Heads on opposite ends of her big sofa, they sprawled out side by side. She read of romance, he of murder. He never called her Cari, and she called him only Santiago.

            One night he fell asleep on her sofa while reading, and rather than wake him she covered him with a blanket. She took her lips to his forehead, and tiptoed into bed. A month had gone by.

In the morning she made French toast while he fixed coffee. They were comfortable navigating side by side in the tiny kitchen—graceful watercraft in calm waters. He made no mention of his sleepover. It was as unnecessary as it had been in surgery when, eyes focused on the incision, his extended rubber gloved hand had received the clamp from the scrub nurse without words ever being spoken.

They sat across from each other on padded stools at the kitchen counter. She watched him tinker with his plate, arranging it just so. 

She waited until he was settled, then asked him a simple enough question. “What do you think of love?”

He looked up while pouring syrup.

“I think without it our world would be a mess. Why?”

“I was just wondering how it might apply to us.”

He put his fork down, and extended his hand toward hers.

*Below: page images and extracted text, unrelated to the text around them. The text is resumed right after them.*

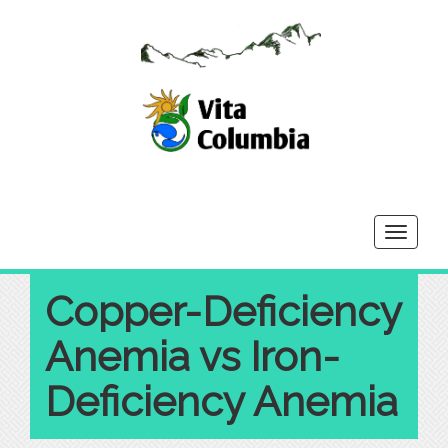
Toggle
navigati
Copper-Deficiency
Anemia vs Iron-
Deficiency Anemia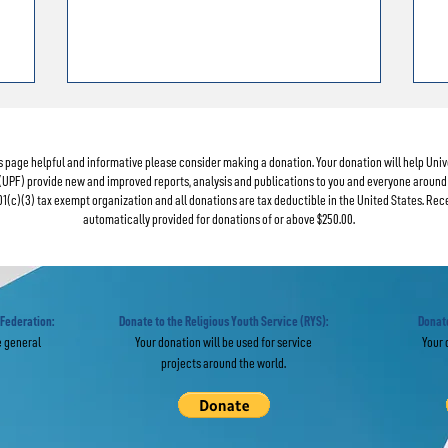
his page helpful and informative please consider making a donation. Your donation will help Uni
(UPF) provide new and improved reports, analysis and publications to you and everyone around 
01(c)(3) tax exempt organization and all donations are tax deductible in the United States. Rec
automatically provided for donations of or above $250.00.
 Federation:
Donate to the Religious Youth Service (RYS):
Donate
e general
Your donation will be used for service
Your 
projects around the world.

“I’ve not much time, Caroline,” he said.

“You are a doctor,” she said. “If we were to add our remaining lifespans together would our time left be adequate for love?”

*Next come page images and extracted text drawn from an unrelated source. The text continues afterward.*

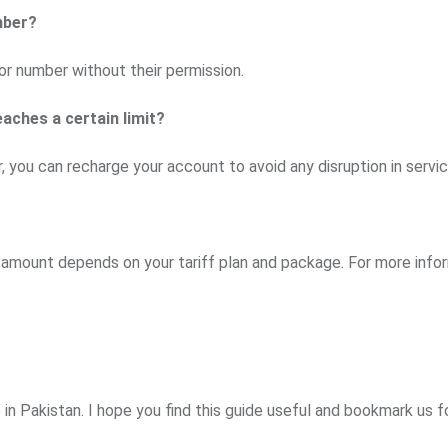
mber?
r number without their permission.
eaches a certain limit?
 you can recharge your account to avoid any disruption in servic
e amount depends on your tariff plan and package. For more info
in Pakistan. I hope you find this guide useful and bookmark us 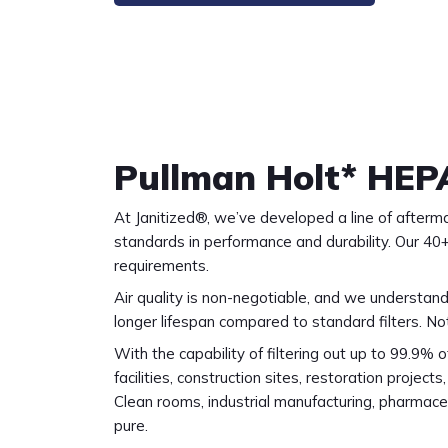
Pullman Holt* HEP
At Janitized®, we’ve developed a line of afterm
standards in performance and durability. Our 40+
requirements.
Air quality is non-negotiable, and we understand
longer lifespan compared to standard filters. No
With the capability of filtering out up to 99.9% o
facilities, construction sites, restoration project
Clean rooms, industrial manufacturing, pharmaceut
pure.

“Only God keeps the calendar of eternity,” he said. “Doctors might buy a moment of time, but that is the best we can do. Though I suspect it is stout, I’ve not yet listened to your heart.”

“Your presence in my life makes it beat faster, Santiago.”

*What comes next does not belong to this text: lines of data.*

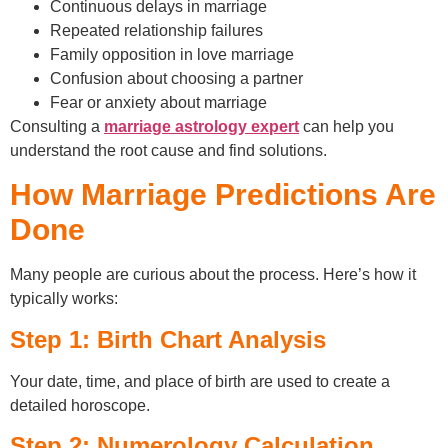
Continuous delays in marriage
Repeated relationship failures
Family opposition in love marriage
Confusion about choosing a partner
Fear or anxiety about marriage
Consulting a
marriage astrology expert
can help you
understand the root cause and find solutions.
How Marriage Predictions Are
Done
Many people are curious about the process. Here’s how it
typically works:
Step 1: Birth Chart Analysis
Your date, time, and place of birth are used to create a
detailed horoscope.
Step 2: Numerology Calculation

A wellspring came to her eyes and she recited a sonnet’s fragment from distant memory:

 Love’s not Time’s fool though rosy lips and cheeks

Within his bending sickle’s come;        

Love alters not with his brief hours and weeks,

 But bears it out even to the edge of doom.

            He also knew the words by heart and completed Shakespeare’s couplet for her.

                        If this be error and upon me proved,

                        I never writ, nor no man ever loved.

            His mind traveled backward in time, something men and women cannot do. While his wife’s life had ebbed away he had kept company beside her hospice bed for three days. With his chair pulled close, he’d held her motionless hand under the covers and read the sonnets to her time and again as the morphine drip kept thirst and hunger at bay even as the relentless pneumonia stole her life away. Family and friends slipped in and out offering comforting prayers and condolences. Late in the afternoon of that final day as the sun slid out to sea, he had fallen asleep, the slender book in his lap. A nurse gently shook his shoulder.

            He looked up.

            “She’s gone, Dr. Brady. Just a moment ago. I’ll leave you alone now.”

            He had crawled up on the bed beside his love and hugged her tight once more. He put his lips to hers once more. He felt her dwindling warmth and whispered his everlasting love for her once more. 

            Fourteen years had gone by and he’d not kissed another.

            He stood now, his breakfast forgotten and growing cold. He took Caroline in his arms and felt her uncertain tremble. He kissed her then, good and proper, and she, with stored memories of her own, eagerly kissed him back. A long moment later he stepped back, held her at arm’s length.            

“We’ve time enough for love, Caroline.”